Researchers say they have seen bots used to sway conversations around elections, and most recently the COVID-19 vaccine. When thousands of "voices" are supporting a stance on social media, it can cause real humans to change their opinion. 

"It is extremely challenging, especially because nowadays there are so many new technologies that make it really difficult for bot detections to detect it and for human beings to find it and distinguish it from real accounts," Hagen said.

It can be difficult for scientists and even algorithms to determine who is a bot. However, researchers at Cyber Florida are trying to change that.

"The casual or unsophisticated user of social media is going to have a hard time discerning between the truth and mis — or disinformation. Misinformation is just the wrong stuff. Somebody out of ignorance posts something, or tweets, or retweets something because they don't know any better," Sanders explained. "Disinformation is deliberate, there's a political agenda in mind, somebody is trying to sway your opinion." 

Partnering with New America, a think-tank based in Washington D.C., the two organizations launched the Cyber Citizenship Education partnership, helping young people determine what is real and what is fake on the internet. 

"Our cyber citizenship project is designed to help educate them to help them do their own truth-seeking, to do their own due diligence, to look at the origins to see if something is generated by bots," Sanders said. 

By providing tools on how to understand and identify bots, researchers hope to improve digital literacy among social media users, and in the long run, limit the spread of misinformation and disinformation. 

"They can make an opinion look like it's held by thousands and thousands of people when it's not.
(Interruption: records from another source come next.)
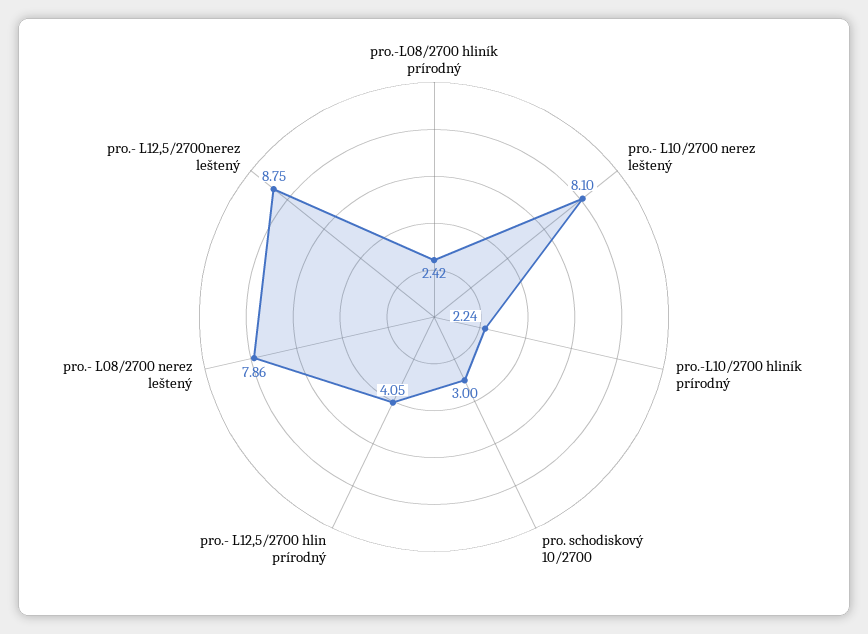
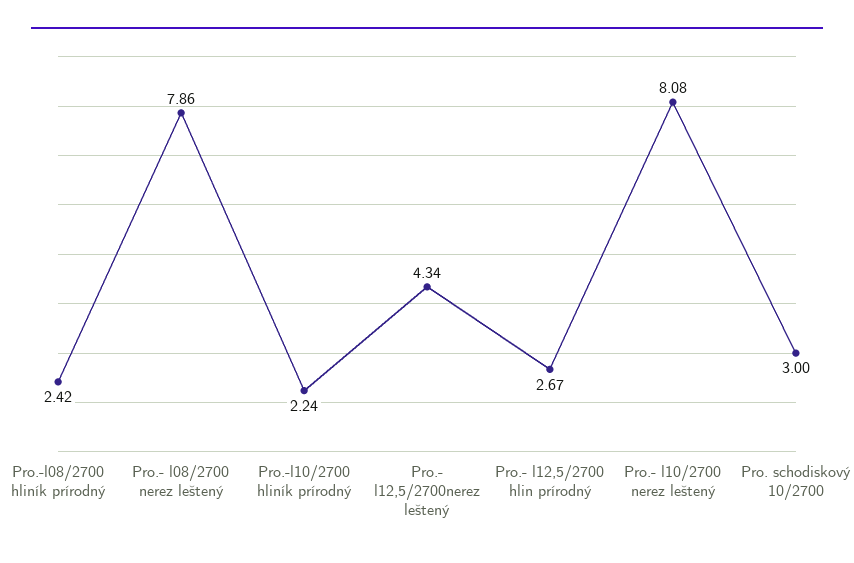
  {
    "pro.-L08/2700 hliník prírodný": 2.42,
-   "pro.- L10/2700 nerez leštený": 8.1,
+   "pro.- L10/2700 nerez leštený": 8.08,
    "pro.-L10/2700 hliník prírodný": 2.24,
    "pro. schodiskový 10/2700": 3,
-   "pro.- L12,5/2700 hlin prírodný": 4.05,
+   "pro.- L12,5/2700 hlin prírodný": 2.67,
    "pro.- L08/2700 nerez leštený": 7.86,
-   "pro.- L12,5/2700nerez leštený": 8.75
+   "pro.- L12,5/2700nerez leštený": 4.34
  }

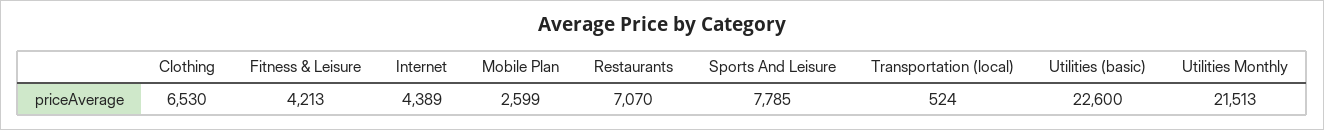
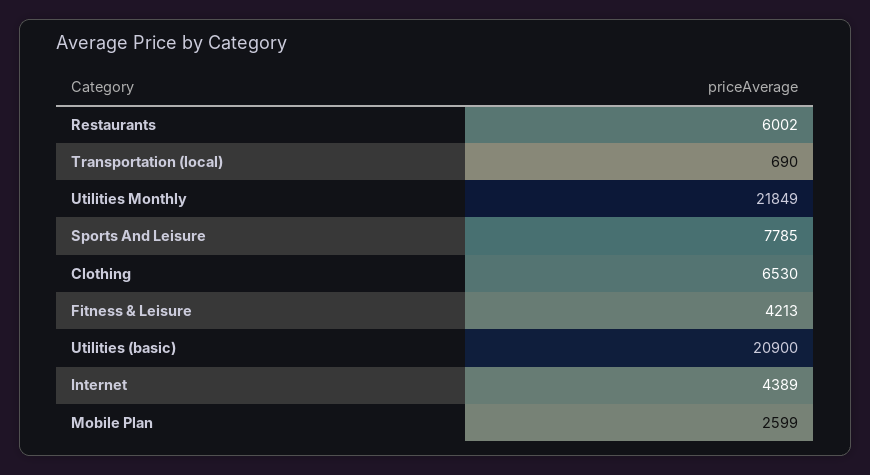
  {
    "Clothing": 6530,
    "Fitness & Leisure": 4213,
    "Internet": 4389,
    "Mobile Plan": 2599,
-   "Restaurants": 7070,
+   "Restaurants": 6002,
    "Sports And Leisure": 7785,
-   "Transportation (local)": 524,
+   "Transportation (local)": 690,
-   "Utilities (basic)": 22600,
+   "Utilities (basic)": 20900,
-   "Utilities Monthly": 21513
+   "Utilities Monthly": 21849
  }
Many of these bots are mimicking fake people. Pick an issue, if you think thousands of people are supportive of that issue and you are swayable, then you may be swayed. For the most part, the people generating those bots probably don't have your best interest at heart," Sanders said. 

So, while it may seem like thousands of people are justifying the actions of Cameron Herrin, researchers say it's most likely a few people with an agenda to change your mind.